Nigeria’s debt-to-GDP ratio is approximately 50 percent, below the 55 percent threshold recommended by the International Monetary Fund (IMF) for developing economies.

The consequences of increasing debt

A significant portion of Nigeria’s income is dedicated to servicing its debt. In the first nine months of 2024, Nigeria spent N8.94tn on debt servicing, a 56.8 percent rise from N5.69tn in 2023.

Debt servicing consumed 147 percent of retained revenue, up from 132 percent in 2023, highlighting the fiscal strain as nearly half of the total expenditure was dedicated to debt costs.

In August 2000, during a campaign for debt relief, Nigerian President Olusegun Obasanjo highlighted the severe impact of compound interest on the nation’s debt. He stated:

“All that we had borrowed up to 1985 or 1986 was around $5 billion, and we have paid about $16 billion, yet we are still being told that we owe about $28 billion.”

He continued, “That $28 billion came about because of the injustice in the foreign creditors’ interest rates. If you ask me what is the worst thing in the world, I will say it is compound interest.”

This statement highlights the financial strain of debt servicing as it plunges the nation into acute debt.

Also, reliance on external loans, particularly from bilateral lenders such as China, generates worries regarding the possible forfeiture of strategic assets or economic independence if Nigeria does not fulfill its commitments.

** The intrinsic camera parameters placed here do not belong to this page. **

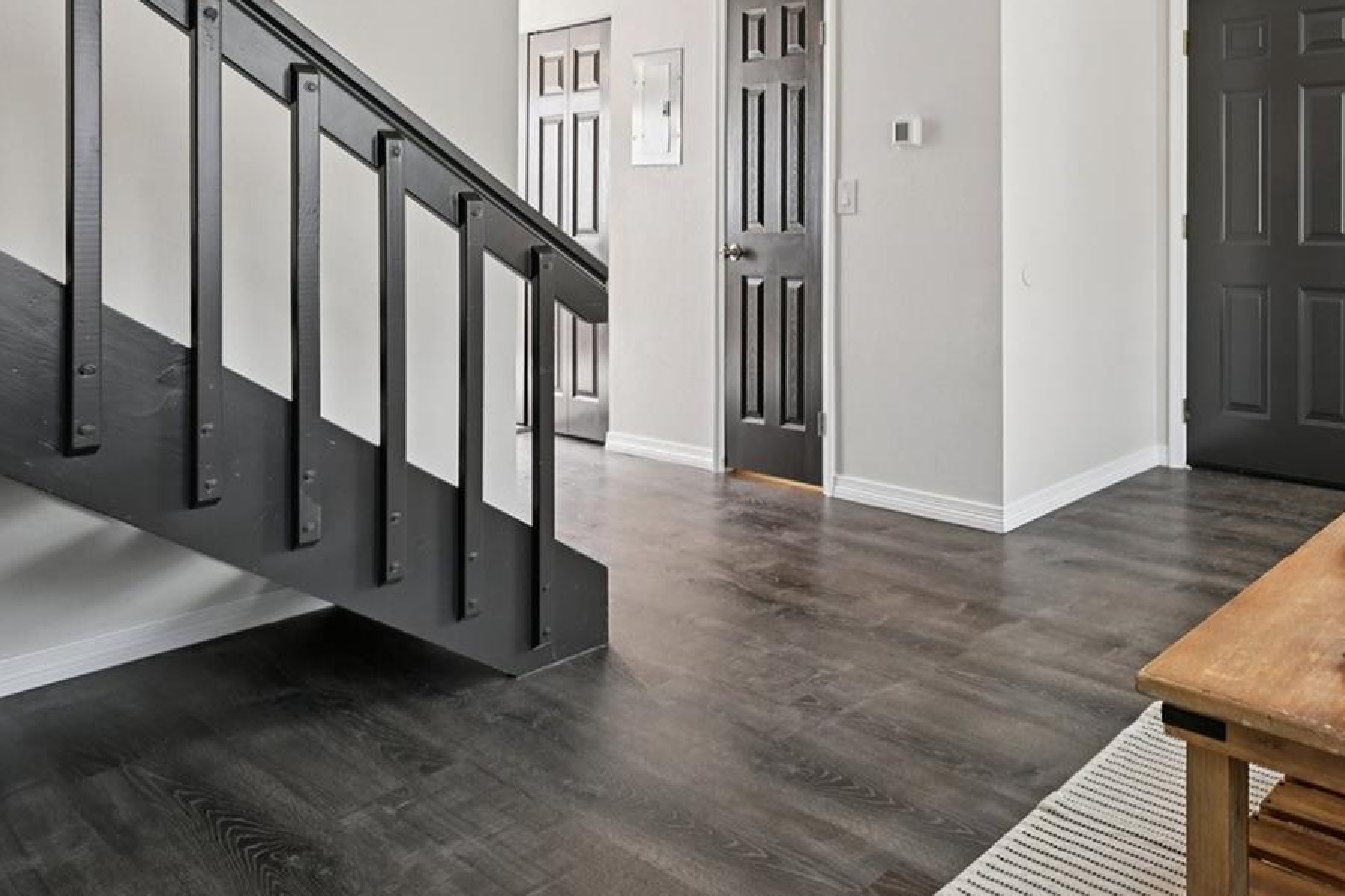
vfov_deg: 48.7
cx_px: 1175
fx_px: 934
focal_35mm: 25
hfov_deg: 61.8
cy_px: 194
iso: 360
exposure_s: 1/15
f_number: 8
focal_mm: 14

Balancing growth with debt sustainability

Despite these difficulties, borrowing has been essential in funding Nigeria’s growth. Major infrastructure initiatives, including the Lagos-Ibadan railway and the Second Niger Bridge, have been financed via loans. Nonetheless, attaining this balance necessitates strategic actions:

Boosting income creation

Nigeria’s tax-to-GDP ratio stood at 9.4 percent in 2023, one of the lowest in the world. Enhancing tax collection effectiveness and broadening the tax base can increase non-oil income.

Promoting growth in non-oil industries like agriculture, technology, and manufacturing can lessen dependence on oil income.

Rationalizing spending

Financial discipline is crucial for effectively managing debt. Tackling leakages, corruption, and inefficiencies in government expenditure can release resources for essential sectors.

Directing borrowed capital towards impactful initiatives with quantifiable benefits can promote sustainable growth.

Improving debt management

Securing loans under advantageous conditions and utilizing them for constructive aims can reduce debt-related risks. Taking a cue from Rwanda’s low debt profile with a debt-to-GDP ratio of 32.9 percent, Rwanda mostly takes concessional debt for profitable investments.

Nigeria utilizing concessional loans featuring low-interest rates and extended repayment terms to lower debt servicing expenses.

Enhancing public-private collaborations (PPCs)

Instead of depending exclusively on loans, the government can involve private investors to fund infrastructure projects via PPPs. This method distributes risks and lessens the financial load.

Reinforcing monetary policy

The Central Bank of Nigeria (CBN) should synchronize monetary policies with fiscal objectives to stabilize the naira and regulate inflation.

The path forward

Nigeria’s debt crisis highlights the need for a comprehensive strategy for fiscal management.

Although borrowing is crucial for growth, an overdependence on debt may threaten economic stability. 

Through diversification of revenue streams, strengthening fiscal management, and embracing creative financing approaches, Nigeria can pave a sustainable path ahead.

As the country faces these obstacles, decision-makers need to find a careful equilibrium between addressing urgent developmental requirements and protecting future generations from the consequences of unsustainable debt.

The path forward is challenging, yet with courageous changes and a dedication to financial prudence, Nigeria can utilize its debt as an instrument for advancement instead of a burden. 

The decisions taken now will shape whether the nation’s debt story evolves into a tale of change or a cautionary lesson.